For, as we speak, an object conceived in the human mind, and built by our tools, and launched from our planet, is sailing out of the further depths of our solar system - and will be the first object made by man to sail out into interstellar space.
The Voyager 1, built by Nasa and launched in 1977 has spent the last 35 years steadily increasing its distance from Earth, and is now now 17,970,000,000km - or 11,100,000,000miles - away, travelling at 10km a second.
Indications over the last week implies that Voyager 1 is now leaving the heliosphere - the last vestige of this solar system.

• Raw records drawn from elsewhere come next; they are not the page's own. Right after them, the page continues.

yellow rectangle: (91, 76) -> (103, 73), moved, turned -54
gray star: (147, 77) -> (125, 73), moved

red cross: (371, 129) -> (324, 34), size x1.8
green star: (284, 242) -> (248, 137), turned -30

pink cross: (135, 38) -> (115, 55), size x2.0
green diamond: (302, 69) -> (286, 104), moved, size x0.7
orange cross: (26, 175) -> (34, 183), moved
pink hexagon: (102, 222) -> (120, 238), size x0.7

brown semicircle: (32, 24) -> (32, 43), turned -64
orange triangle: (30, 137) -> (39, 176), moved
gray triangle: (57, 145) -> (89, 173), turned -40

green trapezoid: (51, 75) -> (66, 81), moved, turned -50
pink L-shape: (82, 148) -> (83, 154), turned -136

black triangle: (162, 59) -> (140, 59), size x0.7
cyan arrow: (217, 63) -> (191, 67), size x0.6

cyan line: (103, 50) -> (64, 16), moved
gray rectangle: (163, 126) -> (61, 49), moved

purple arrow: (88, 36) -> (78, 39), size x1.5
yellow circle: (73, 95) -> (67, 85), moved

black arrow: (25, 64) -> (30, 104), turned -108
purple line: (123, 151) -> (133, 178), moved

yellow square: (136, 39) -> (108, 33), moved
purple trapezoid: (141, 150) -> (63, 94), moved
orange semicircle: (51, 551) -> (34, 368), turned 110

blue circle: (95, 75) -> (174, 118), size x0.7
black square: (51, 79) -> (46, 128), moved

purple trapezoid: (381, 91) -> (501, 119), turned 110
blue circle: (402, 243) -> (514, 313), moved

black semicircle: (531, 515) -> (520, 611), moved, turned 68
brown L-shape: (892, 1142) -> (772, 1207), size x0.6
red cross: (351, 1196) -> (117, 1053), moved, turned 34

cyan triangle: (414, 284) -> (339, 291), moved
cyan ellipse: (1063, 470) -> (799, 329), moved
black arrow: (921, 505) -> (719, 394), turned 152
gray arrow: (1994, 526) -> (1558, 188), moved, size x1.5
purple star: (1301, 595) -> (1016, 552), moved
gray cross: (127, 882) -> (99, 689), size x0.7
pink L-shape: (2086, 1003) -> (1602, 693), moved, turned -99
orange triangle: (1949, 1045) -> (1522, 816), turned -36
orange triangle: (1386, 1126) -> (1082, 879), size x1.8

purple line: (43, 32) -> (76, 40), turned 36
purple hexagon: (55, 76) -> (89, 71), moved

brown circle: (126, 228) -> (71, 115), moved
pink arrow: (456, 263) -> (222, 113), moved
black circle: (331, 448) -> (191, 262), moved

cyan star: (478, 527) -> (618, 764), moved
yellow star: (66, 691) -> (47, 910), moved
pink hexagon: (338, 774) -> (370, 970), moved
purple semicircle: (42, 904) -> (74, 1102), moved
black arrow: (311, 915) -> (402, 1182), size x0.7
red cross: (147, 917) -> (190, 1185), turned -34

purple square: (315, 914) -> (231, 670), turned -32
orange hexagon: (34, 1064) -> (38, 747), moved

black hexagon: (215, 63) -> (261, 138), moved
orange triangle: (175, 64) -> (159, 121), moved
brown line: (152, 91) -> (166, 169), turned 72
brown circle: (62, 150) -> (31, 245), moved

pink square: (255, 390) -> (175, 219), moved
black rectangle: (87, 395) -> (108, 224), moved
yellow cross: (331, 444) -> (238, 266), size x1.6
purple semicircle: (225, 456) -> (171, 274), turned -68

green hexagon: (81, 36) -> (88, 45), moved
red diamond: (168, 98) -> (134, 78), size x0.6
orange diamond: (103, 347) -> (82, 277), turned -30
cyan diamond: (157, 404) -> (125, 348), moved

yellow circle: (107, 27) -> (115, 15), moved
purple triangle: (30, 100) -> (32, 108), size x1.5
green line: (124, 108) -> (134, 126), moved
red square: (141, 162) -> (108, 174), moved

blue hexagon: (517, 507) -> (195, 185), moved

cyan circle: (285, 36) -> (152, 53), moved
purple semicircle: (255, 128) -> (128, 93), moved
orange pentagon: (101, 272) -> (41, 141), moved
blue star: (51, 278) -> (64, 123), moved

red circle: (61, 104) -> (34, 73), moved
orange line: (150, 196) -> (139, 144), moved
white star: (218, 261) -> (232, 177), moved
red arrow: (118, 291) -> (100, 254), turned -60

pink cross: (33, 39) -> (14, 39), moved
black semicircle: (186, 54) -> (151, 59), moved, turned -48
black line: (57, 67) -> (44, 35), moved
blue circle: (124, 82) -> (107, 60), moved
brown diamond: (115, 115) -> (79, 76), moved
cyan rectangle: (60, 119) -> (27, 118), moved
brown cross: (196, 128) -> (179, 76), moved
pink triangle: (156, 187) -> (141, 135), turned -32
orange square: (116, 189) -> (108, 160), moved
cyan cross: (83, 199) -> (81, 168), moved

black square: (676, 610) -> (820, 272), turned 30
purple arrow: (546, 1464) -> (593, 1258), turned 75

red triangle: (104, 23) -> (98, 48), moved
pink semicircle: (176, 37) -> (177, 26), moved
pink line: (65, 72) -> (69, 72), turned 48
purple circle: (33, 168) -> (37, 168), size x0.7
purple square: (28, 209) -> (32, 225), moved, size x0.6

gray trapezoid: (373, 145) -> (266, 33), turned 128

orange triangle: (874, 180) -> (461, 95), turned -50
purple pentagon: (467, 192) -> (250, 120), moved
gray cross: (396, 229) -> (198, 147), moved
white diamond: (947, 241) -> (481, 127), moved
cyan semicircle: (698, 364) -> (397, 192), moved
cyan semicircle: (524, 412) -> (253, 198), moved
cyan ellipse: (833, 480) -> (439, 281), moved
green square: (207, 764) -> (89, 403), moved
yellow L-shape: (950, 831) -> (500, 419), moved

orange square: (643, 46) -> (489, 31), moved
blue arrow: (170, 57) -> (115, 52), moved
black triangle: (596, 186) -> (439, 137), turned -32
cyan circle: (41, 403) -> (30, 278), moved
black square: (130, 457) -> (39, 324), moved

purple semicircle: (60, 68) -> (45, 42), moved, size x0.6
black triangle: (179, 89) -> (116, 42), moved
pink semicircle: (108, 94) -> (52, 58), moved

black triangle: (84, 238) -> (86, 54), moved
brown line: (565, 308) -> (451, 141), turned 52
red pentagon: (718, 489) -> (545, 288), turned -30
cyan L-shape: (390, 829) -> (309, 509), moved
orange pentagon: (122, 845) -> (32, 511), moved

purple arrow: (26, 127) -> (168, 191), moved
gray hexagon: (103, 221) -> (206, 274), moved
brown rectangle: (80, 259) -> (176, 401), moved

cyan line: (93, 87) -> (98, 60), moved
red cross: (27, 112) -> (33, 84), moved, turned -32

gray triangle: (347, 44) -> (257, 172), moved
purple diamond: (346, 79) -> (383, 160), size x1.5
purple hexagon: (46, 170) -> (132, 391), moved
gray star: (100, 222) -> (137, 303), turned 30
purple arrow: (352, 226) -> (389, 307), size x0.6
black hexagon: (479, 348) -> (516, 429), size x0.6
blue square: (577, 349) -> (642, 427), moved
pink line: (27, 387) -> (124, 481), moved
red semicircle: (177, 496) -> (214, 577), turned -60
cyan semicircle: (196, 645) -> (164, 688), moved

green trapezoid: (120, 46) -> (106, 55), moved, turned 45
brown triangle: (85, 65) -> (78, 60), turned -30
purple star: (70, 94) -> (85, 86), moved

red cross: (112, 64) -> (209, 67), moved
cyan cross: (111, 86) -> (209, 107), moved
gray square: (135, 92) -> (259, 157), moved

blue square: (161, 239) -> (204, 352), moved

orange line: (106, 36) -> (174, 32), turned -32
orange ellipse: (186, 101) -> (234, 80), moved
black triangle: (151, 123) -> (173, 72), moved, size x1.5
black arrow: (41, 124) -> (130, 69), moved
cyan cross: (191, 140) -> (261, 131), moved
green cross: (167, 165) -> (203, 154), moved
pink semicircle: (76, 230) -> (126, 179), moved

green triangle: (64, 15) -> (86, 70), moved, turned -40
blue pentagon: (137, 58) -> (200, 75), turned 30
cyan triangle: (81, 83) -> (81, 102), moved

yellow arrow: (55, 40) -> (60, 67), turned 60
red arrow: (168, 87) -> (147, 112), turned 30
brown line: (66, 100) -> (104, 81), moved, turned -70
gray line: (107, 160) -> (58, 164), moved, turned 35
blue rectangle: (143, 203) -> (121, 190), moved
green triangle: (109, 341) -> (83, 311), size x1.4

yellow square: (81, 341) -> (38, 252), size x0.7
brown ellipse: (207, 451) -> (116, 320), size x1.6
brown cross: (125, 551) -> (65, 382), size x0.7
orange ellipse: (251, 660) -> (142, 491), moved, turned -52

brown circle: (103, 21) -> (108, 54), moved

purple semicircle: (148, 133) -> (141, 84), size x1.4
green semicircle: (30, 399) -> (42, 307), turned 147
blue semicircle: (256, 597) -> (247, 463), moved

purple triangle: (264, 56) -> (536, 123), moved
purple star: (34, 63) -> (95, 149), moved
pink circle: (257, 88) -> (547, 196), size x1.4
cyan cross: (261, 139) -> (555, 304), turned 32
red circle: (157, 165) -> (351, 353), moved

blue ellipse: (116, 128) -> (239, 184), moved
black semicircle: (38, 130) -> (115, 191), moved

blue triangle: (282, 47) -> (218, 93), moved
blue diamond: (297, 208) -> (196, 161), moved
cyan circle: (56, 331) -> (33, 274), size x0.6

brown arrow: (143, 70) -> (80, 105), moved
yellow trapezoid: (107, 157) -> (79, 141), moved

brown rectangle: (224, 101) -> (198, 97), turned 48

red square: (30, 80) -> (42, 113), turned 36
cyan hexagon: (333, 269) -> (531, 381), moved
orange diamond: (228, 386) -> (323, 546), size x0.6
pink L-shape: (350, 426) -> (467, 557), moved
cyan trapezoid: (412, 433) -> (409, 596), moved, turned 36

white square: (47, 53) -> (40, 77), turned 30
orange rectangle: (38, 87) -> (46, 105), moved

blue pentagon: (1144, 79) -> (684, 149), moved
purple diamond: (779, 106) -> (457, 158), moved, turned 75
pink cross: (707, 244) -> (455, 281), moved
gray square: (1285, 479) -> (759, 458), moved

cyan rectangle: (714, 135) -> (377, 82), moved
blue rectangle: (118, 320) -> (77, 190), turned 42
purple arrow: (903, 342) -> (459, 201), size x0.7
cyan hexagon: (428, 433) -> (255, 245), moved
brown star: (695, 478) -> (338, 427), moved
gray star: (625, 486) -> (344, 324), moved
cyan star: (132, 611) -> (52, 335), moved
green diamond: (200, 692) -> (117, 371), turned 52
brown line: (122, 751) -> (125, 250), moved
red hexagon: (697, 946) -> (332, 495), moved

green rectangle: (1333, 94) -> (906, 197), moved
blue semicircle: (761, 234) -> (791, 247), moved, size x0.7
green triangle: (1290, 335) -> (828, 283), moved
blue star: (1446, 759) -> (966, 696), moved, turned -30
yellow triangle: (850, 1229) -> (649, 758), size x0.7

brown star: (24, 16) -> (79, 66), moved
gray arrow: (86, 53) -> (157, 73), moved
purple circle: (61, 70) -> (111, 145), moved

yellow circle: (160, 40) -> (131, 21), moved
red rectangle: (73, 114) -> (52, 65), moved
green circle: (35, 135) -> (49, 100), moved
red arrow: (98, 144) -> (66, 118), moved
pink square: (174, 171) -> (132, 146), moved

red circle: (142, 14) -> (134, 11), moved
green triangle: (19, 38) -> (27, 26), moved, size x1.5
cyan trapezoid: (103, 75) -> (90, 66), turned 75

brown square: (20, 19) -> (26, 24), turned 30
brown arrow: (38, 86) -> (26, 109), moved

The Atlantic reports that the Voyager 1 - which is still managing to communicate with Earth with radio waves that reach us 16 hours later - is beginning to experience a bit of heat.
It is detecting more energetic particles around it, implying it it at the very edge of the heliosheath, which is like a bubble around the solar system, protecting us from the cosmic winds of deep space.
Voyager entered the heliosphere in 2004
According to The Atlantic, certain cosmic rays have a hard time entering the heliosphere, but as of last month, the sum of these slower particles increased by about 10 per cent.
This does not necessarily mean we have crossed over - but it means we are getting close.
Voyager scientist Edward Stone told The Atlantic: 'This is the first time any spacecraft has been there.
'We're looking at our data every day - we listen to these spacecraft every day, for a few hours every day - to keep track of what's going on. ... It's very exciting from a scientific point of view, when you're seeing something that nobody's seen before.
'Since nothing's ever been there before, we don't know what it will look like, which makes it a little hard to recognize "it" at all.
'That's the exciting thing.'
It will be hard to define when Voyager has left. It will not be a clean break - the molecules will thin out less, and there will be no wall or set boundary.
What will the Voyager find out there? Probably close to an absolute vacuum, save for a few long-range comets which still orbit the sun.
Scientists expect to see several telltale signs when Voyager 1 finally crosses the boundary including a change in the magnetic field direction and the type of wind.
Interstellar wind is slower, colder and denser than solar wind.